Start of Supplied information

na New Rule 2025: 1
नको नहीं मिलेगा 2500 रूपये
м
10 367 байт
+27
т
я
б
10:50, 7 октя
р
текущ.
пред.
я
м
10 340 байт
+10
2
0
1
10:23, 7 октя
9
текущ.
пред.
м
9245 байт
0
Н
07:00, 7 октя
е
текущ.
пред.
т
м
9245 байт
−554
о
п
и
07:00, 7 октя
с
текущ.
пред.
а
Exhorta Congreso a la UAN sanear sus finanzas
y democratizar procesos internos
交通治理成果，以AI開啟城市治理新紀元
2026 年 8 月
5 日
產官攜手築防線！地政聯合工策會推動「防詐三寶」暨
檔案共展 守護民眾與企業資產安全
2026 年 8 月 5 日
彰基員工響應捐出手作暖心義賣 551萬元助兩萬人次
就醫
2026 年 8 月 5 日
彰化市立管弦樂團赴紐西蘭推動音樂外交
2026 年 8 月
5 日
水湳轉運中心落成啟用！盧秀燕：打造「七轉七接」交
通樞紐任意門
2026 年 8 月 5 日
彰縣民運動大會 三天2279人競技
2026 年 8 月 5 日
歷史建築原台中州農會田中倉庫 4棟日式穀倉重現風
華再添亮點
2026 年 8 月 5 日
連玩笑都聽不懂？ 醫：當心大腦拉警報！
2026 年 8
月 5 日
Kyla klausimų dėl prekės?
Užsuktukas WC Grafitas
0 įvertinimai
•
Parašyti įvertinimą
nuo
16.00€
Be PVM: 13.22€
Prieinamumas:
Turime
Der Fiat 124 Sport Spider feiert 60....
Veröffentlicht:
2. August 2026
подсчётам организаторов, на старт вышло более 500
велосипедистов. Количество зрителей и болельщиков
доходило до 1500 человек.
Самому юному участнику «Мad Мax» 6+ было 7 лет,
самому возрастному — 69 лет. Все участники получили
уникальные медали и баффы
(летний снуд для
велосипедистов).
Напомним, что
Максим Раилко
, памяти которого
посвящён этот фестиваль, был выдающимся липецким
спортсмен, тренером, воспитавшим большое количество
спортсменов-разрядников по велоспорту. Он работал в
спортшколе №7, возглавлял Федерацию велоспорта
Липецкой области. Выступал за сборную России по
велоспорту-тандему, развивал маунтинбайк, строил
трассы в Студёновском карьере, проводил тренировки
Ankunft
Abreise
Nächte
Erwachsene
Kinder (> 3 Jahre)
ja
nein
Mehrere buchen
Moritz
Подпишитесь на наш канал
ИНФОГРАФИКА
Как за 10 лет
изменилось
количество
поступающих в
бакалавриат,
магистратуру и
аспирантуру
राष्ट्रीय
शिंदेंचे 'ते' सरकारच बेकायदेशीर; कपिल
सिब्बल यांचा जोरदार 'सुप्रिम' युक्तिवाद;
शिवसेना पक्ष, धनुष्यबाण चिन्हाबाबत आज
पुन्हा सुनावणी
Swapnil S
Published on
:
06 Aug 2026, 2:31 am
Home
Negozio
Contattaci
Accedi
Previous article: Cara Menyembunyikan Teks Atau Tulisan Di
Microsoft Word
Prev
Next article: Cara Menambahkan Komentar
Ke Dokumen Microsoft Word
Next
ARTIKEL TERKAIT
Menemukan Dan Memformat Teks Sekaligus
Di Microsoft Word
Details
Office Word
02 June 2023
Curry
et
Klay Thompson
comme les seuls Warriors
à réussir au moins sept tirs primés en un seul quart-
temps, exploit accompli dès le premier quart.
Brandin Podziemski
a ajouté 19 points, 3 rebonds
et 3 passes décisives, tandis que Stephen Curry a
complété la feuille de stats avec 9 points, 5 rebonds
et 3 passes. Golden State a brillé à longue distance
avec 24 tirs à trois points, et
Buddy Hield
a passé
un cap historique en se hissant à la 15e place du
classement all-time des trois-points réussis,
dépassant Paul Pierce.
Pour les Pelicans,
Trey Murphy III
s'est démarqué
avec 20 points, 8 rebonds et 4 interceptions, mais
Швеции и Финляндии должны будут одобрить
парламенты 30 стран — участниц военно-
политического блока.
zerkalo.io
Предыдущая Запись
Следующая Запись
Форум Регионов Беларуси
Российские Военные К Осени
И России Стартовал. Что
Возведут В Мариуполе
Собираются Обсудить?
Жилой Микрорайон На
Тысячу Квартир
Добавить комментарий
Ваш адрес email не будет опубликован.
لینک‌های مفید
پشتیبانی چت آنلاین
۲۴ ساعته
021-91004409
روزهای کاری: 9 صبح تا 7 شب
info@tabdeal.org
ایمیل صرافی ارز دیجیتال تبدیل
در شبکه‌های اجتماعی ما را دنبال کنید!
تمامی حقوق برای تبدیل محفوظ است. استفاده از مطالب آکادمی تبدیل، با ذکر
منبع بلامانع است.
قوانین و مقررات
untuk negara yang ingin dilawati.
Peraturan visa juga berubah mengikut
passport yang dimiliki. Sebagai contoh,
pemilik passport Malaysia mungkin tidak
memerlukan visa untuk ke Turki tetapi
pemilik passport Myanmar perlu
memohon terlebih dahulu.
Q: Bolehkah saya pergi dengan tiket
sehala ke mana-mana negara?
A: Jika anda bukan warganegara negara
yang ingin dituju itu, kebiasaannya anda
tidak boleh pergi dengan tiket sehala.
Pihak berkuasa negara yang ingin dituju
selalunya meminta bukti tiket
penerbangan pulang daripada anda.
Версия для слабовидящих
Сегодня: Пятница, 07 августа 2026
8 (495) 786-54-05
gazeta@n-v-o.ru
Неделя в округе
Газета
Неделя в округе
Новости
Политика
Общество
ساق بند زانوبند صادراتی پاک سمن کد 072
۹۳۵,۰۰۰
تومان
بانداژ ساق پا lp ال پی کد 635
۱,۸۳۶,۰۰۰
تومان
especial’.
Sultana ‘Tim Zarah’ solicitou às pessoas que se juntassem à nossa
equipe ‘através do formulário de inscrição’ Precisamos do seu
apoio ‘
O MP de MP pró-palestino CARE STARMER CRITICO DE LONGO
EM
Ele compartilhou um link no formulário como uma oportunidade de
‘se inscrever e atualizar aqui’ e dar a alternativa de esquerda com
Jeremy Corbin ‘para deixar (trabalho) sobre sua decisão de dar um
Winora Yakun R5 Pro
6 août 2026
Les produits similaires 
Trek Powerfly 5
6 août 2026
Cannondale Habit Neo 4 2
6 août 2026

End of Supplied information

Task: Your response should hold the lines from the first line of the entries above through the line with "посвящён этот фестиваль, был", each retyped exactly, and nothing else.

Result for this exercise:
na New Rule 2025: 1
नको नहीं मिलेगा 2500 रूपये
м
10 367 байт
+27
т
я
б
10:50, 7 октя
р
текущ.
пред.
я
м
10 340 байт
+10
2
0
1
10:23, 7 октя
9
текущ.
пред.
м
9245 байт
0
Н
07:00, 7 октя
е
текущ.
пред.
т
м
9245 байт
−554
о
п
и
07:00, 7 октя
с
текущ.
пред.
а
Exhorta Congreso a la UAN sanear sus finanzas
y democratizar procesos internos
交通治理成果，以AI開啟城市治理新紀元
2026 年 8 月
5 日
產官攜手築防線！地政聯合工策會推動「防詐三寶」暨
檔案共展 守護民眾與企業資產安全
2026 年 8 月 5 日
彰基員工響應捐出手作暖心義賣 551萬元助兩萬人次
就醫
2026 年 8 月 5 日
彰化市立管弦樂團赴紐西蘭推動音樂外交
2026 年 8 月
5 日
水湳轉運中心落成啟用！盧秀燕：打造「七轉七接」交
通樞紐任意門
2026 年 8 月 5 日
彰縣民運動大會 三天2279人競技
2026 年 8 月 5 日
歷史建築原台中州農會田中倉庫 4棟日式穀倉重現風
華再添亮點
2026 年 8 月 5 日
連玩笑都聽不懂？ 醫：當心大腦拉警報！
2026 年 8
月 5 日
Kyla klausimų dėl prekės?
Užsuktukas WC Grafitas
0 įvertinimai
•
Parašyti įvertinimą
nuo
16.00€
Be PVM: 13.22€
Prieinamumas:
Turime
Der Fiat 124 Sport Spider feiert 60....
Veröffentlicht:
2. August 2026
подсчётам организаторов, на старт вышло более 500
велосипедистов. Количество зрителей и болельщиков
доходило до 1500 человек.
Самому юному участнику «Мad Мax» 6+ было 7 лет,
самому возрастному — 69 лет. Все участники получили
уникальные медали и баффы
(летний снуд для
велосипедистов).
Напомним, что
Максим Раилко
, памяти которого
посвящён этот фестиваль, был выдающимся липецким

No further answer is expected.